At first glance, Art Site Soje appears as a compact four-story grey volume designed for immersive, media-driven exhibitions. Yet behind its simplicity, its kinetic façade allows the building to shift character—opening as an illuminated cultural hall or unfolding into a broad urban gateway. When the façade lifts, activities spill into the courtyard and surrounding alleyways, transforming the area into a continuous public ground. In these moments, the project reveals its larger ambition: not as an isolated venue, but as a shared cultural landscape that binds the neighborhood around it.
Just minutes from Daejeon’s high-speed rail station, Soje-dong retains the modest scale of its 1910s railway workers’ village. This quiet district has become one of the city’s most active zones of adaptive reuse, where ageing timber houses are revived as cafés, restaurants, and cultural outposts—hovering between memory and reinvention.

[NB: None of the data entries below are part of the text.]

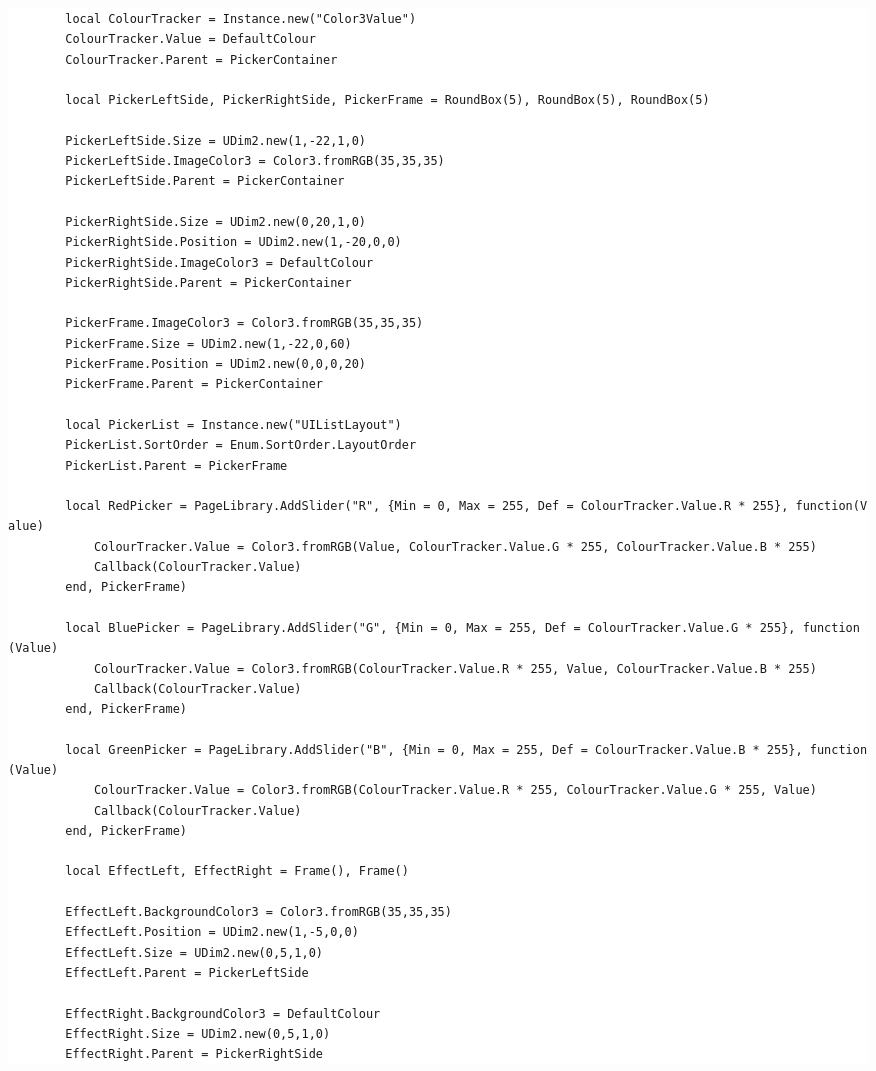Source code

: 			local ColourTracker = Instance.new("Color3Value")
			ColourTracker.Value = DefaultColour
			ColourTracker.Parent = PickerContainer
			
			local PickerLeftSide, PickerRightSide, PickerFrame = RoundBox(5), RoundBox(5), RoundBox(5)
			
			PickerLeftSide.Size = UDim2.new(1,-22,1,0)
			PickerLeftSide.ImageColor3 = Color3.fromRGB(35,35,35)
			PickerLeftSide.Parent = PickerContainer
			
			PickerRightSide.Size = UDim2.new(0,20,1,0)
			PickerRightSide.Position = UDim2.new(1,-20,0,0)
			PickerRightSide.ImageColor3 = DefaultColour
			PickerRightSide.Parent = PickerContainer
			
			PickerFrame.ImageColor3 = Color3.fromRGB(35,35,35)
			PickerFrame.Size = UDim2.new(1,-22,0,60)
			PickerFrame.Position = UDim2.new(0,0,0,20)
			PickerFrame.Parent = PickerContainer
			
			local PickerList = Instance.new("UIListLayout")
			PickerList.SortOrder = Enum.SortOrder.LayoutOrder
			PickerList.Parent = PickerFrame
			
			local RedPicker = PageLibrary.AddSlider("R", {Min = 0, Max = 255, Def = ColourTracker.Value.R * 255}, function(Value)
				ColourTracker.Value = Color3.fromRGB(Value, ColourTracker.Value.G * 255, ColourTracker.Value.B * 255)
				Callback(ColourTracker.Value)
			end, PickerFrame)
			
			local BluePicker = PageLibrary.AddSlider("G", {Min = 0, Max = 255, Def = ColourTracker.Value.G * 255}, function(Value)
				ColourTracker.Value = Color3.fromRGB(ColourTracker.Value.R * 255, Value, ColourTracker.Value.B * 255)
				Callback(ColourTracker.Value)
			end, PickerFrame)
			
			local GreenPicker = PageLibrary.AddSlider("B", {Min = 0, Max = 255, Def = ColourTracker.Value.B * 255}, function(Value)
				ColourTracker.Value = Color3.fromRGB(ColourTracker.Value.R * 255, ColourTracker.Value.G * 255, Value)
				Callback(ColourTracker.Value)
			end, PickerFrame)
			
			local EffectLeft, EffectRight = Frame(), Frame()
			
			EffectLeft.BackgroundColor3 = Color3.fromRGB(35,35,35)
			EffectLeft.Position = UDim2.new(1,-5,0,0)
			EffectLeft.Size = UDim2.new(0,5,1,0)
			EffectLeft.Parent = PickerLeftSide
			
			EffectRight.BackgroundColor3 = DefaultColour
			EffectRight.Size = UDim2.new(0,5,1,0)
			EffectRight.Parent = PickerRightSide
			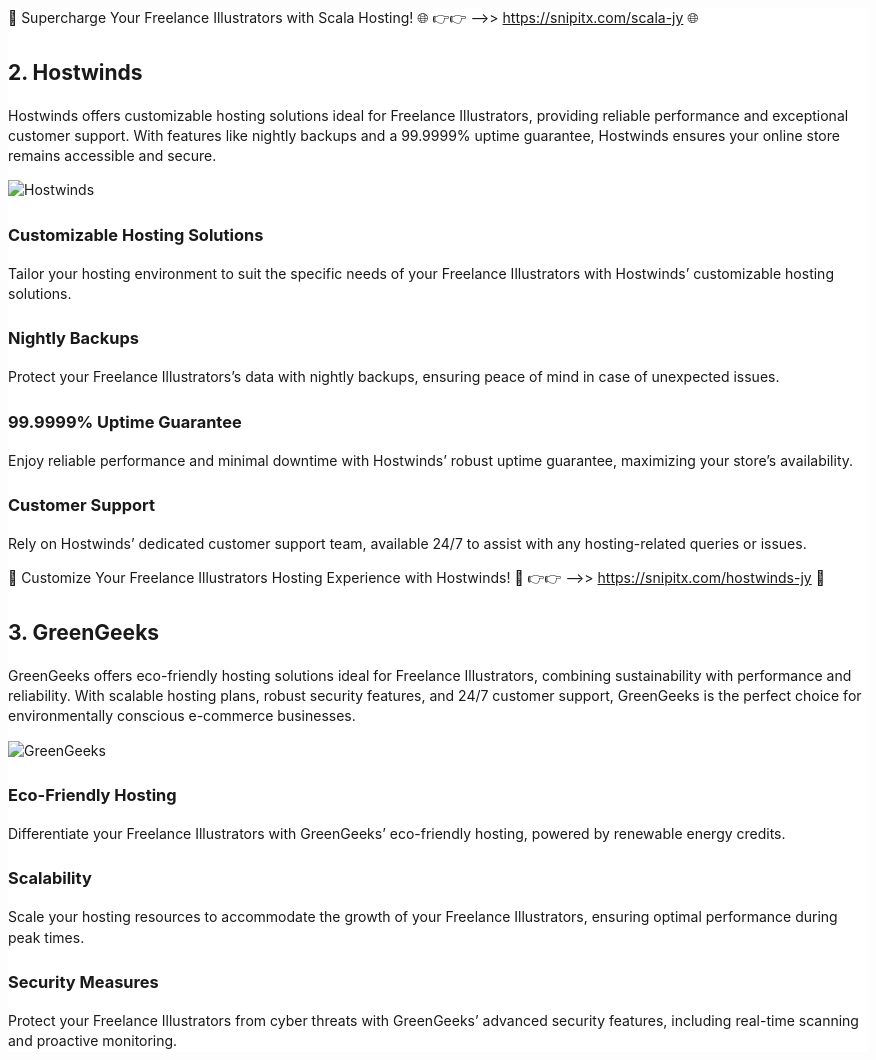 🚀 Supercharge Your Freelance Illustrators with Scala Hosting! 🌐
👉👉 -->> https://snipitx.com/scala-jy 🌐

## 2. Hostwinds

Hostwinds offers customizable hosting solutions ideal for Freelance Illustrators, providing reliable performance and exceptional customer support. With features like nightly backups and a 99.9999% uptime guarantee, Hostwinds ensures your online store remains accessible and secure.

![Hostwinds](https://i.imgur.com/53aSNXx.jpeg "Hostwinds Hosting")

### Customizable Hosting Solutions
Tailor your hosting environment to suit the specific needs of your Freelance Illustrators with Hostwinds’ customizable hosting solutions.

### Nightly Backups
Protect your Freelance Illustrators’s data with nightly backups, ensuring peace of mind in case of unexpected issues.

### 99.9999% Uptime Guarantee
Enjoy reliable performance and minimal downtime with Hostwinds’ robust uptime guarantee, maximizing your store’s availability.

### Customer Support
Rely on Hostwinds’ dedicated customer support team, available 24/7 to assist with any hosting-related queries or issues.

🌟 Customize Your Freelance Illustrators Hosting Experience with Hostwinds! 🚀
👉👉 -->> https://snipitx.com/hostwinds-jy 🚀


## 3. GreenGeeks

GreenGeeks offers eco-friendly hosting solutions ideal for Freelance Illustrators, combining sustainability with performance and reliability. With scalable hosting plans, robust security features, and 24/7 customer support, GreenGeeks is the perfect choice for environmentally conscious e-commerce businesses.

![GreenGeeks](https://i.imgur.com/eEwuntu.jpg "GreenGeeks Hosting")

### Eco-Friendly Hosting
Differentiate your Freelance Illustrators with GreenGeeks’ eco-friendly hosting, powered by renewable energy credits.

### Scalability
Scale your hosting resources to accommodate the growth of your Freelance Illustrators, ensuring optimal performance during peak times.

### Security Measures
Protect your Freelance Illustrators from cyber threats with GreenGeeks’ advanced security features, including real-time scanning and proactive monitoring.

Art Site Soje is conceived as a multipurpose exhibition hall capable of hosting media installations and large community festivals with over 100,000 visitors. Its conceptual foundation recalls Cedric Price’s Fun Palace (1963), where a minimal framework supports shifting configurations shaped by users and events. Here, versatility is the architectural premise itself.
This adaptability extends into the surrounding context. An adjacent timber building, repurposed by the same architect into a café, serves as ticketing and waiting area, while the courtyard between the two structures acts as an outdoor lobby. Together, they form a composite cultural field open to continual redefinition.
The kinetic façade, inspired by traditional L-shaped roof tiles, consists of twelve operable panels functioning as screen, threshold, and urban interface. Their independent movement transforms the hall from a sealed volume into a porous gateway that engages the street.
As the architect notes, “Art Site Soje took on its full meaning—signifying not just a building, but a shared cultural landscape.”